• [TASK INSTRUCTIONS] Skip the images. Copy the records exactly as written.

• [EXCERPTED DATA]

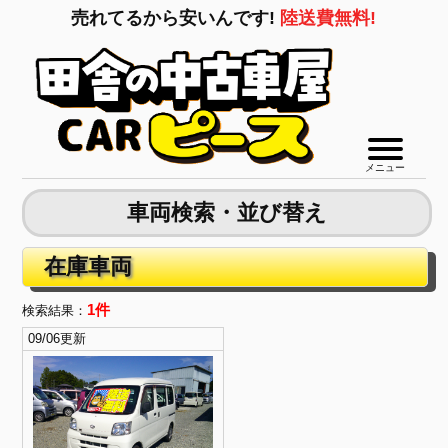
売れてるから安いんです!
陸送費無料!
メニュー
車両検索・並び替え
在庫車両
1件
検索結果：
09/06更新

• [RESULT BELOW]
売れてるから安いんです!
陸送費無料!
メニュー
車両検索・並び替え
在庫車両
1件
検索結果：
09/06更新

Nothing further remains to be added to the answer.